# Provided data
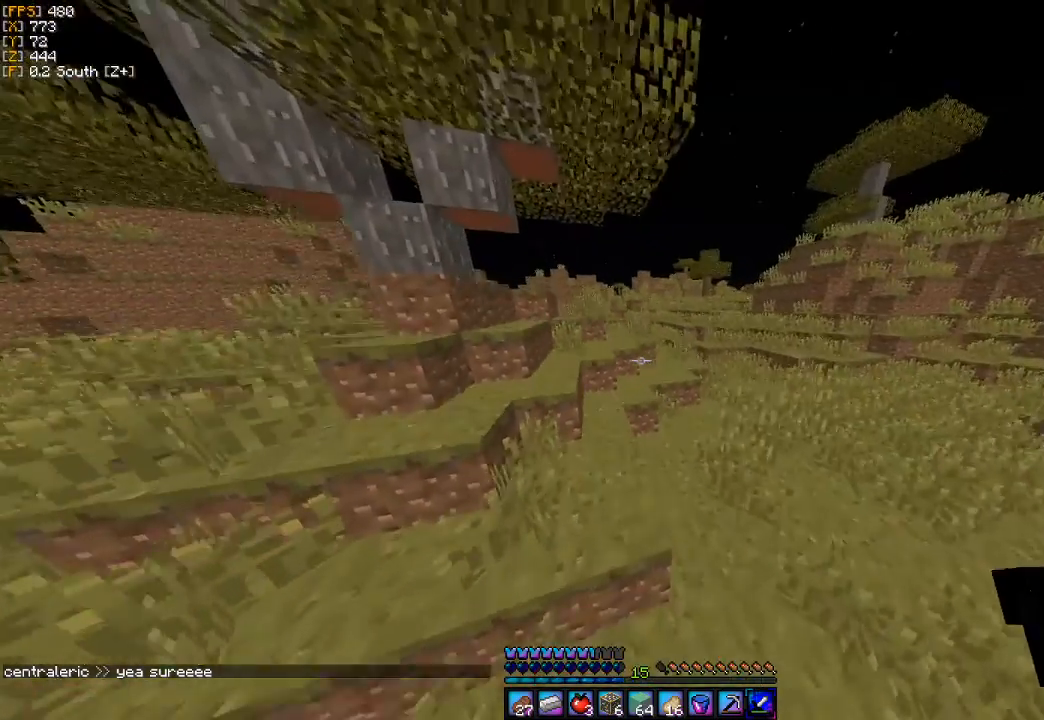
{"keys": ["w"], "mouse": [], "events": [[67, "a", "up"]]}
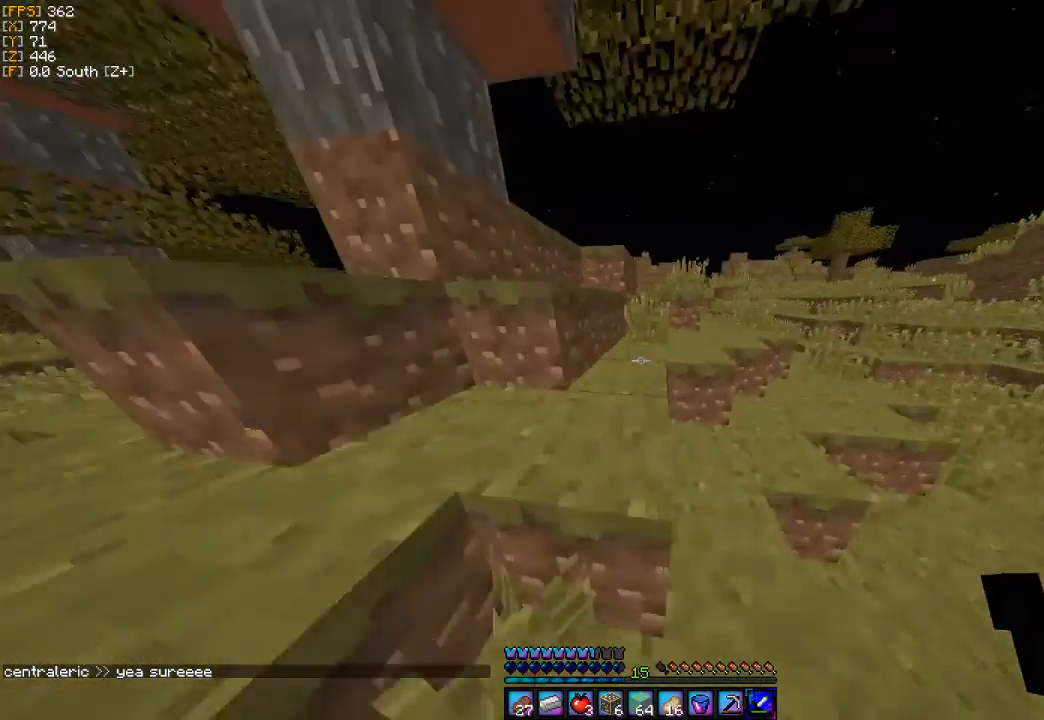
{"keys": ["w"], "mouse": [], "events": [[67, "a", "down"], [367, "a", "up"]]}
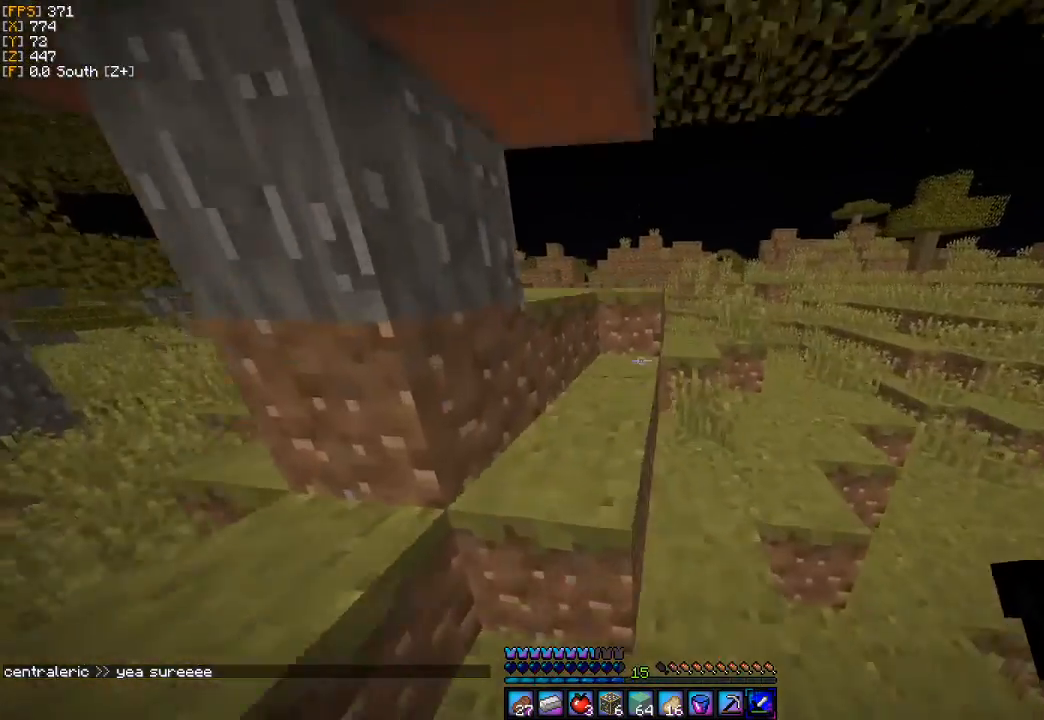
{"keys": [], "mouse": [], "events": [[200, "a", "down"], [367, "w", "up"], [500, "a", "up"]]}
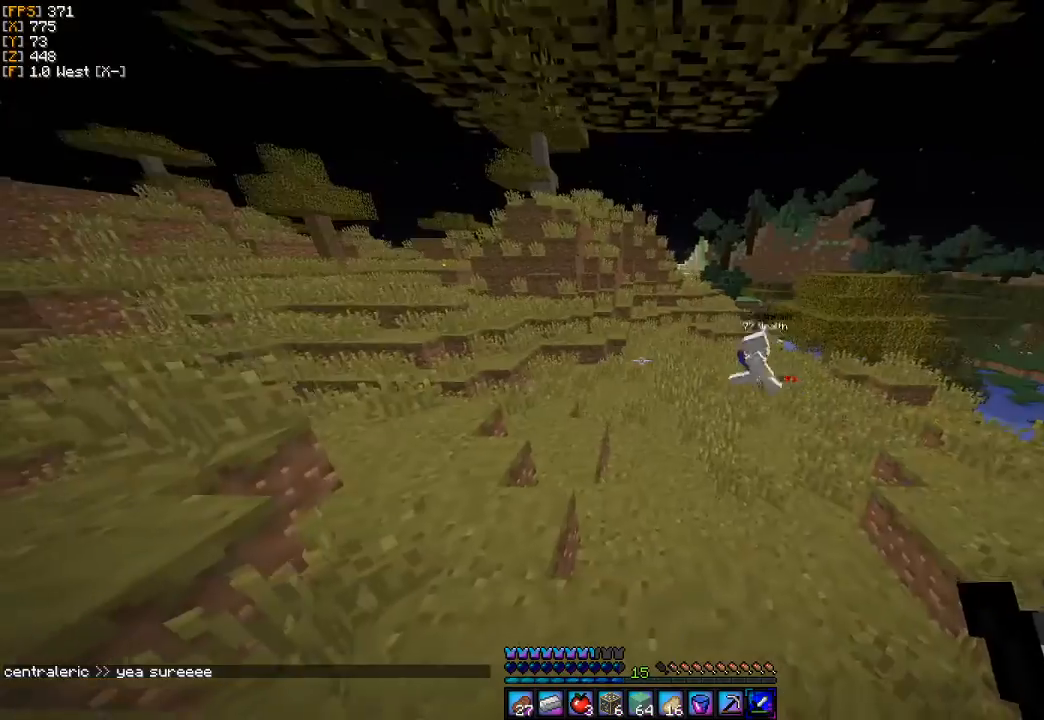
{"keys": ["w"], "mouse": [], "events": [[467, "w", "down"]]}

# Problem description
Would you retype the material exactly, omitting each picture?

# Your response
{"keys": ["w"], "mouse": [], "events": [[67, "a", "up"]]}
{"keys": ["w"], "mouse": [], "events": [[67, "a", "down"], [367, "a", "up"]]}
{"keys": [], "mouse": [], "events": [[200, "a", "down"], [367, "w", "up"], [500, "a", "up"]]}
{"keys": ["w"], "mouse": [], "events": [[467, "w", "down"]]}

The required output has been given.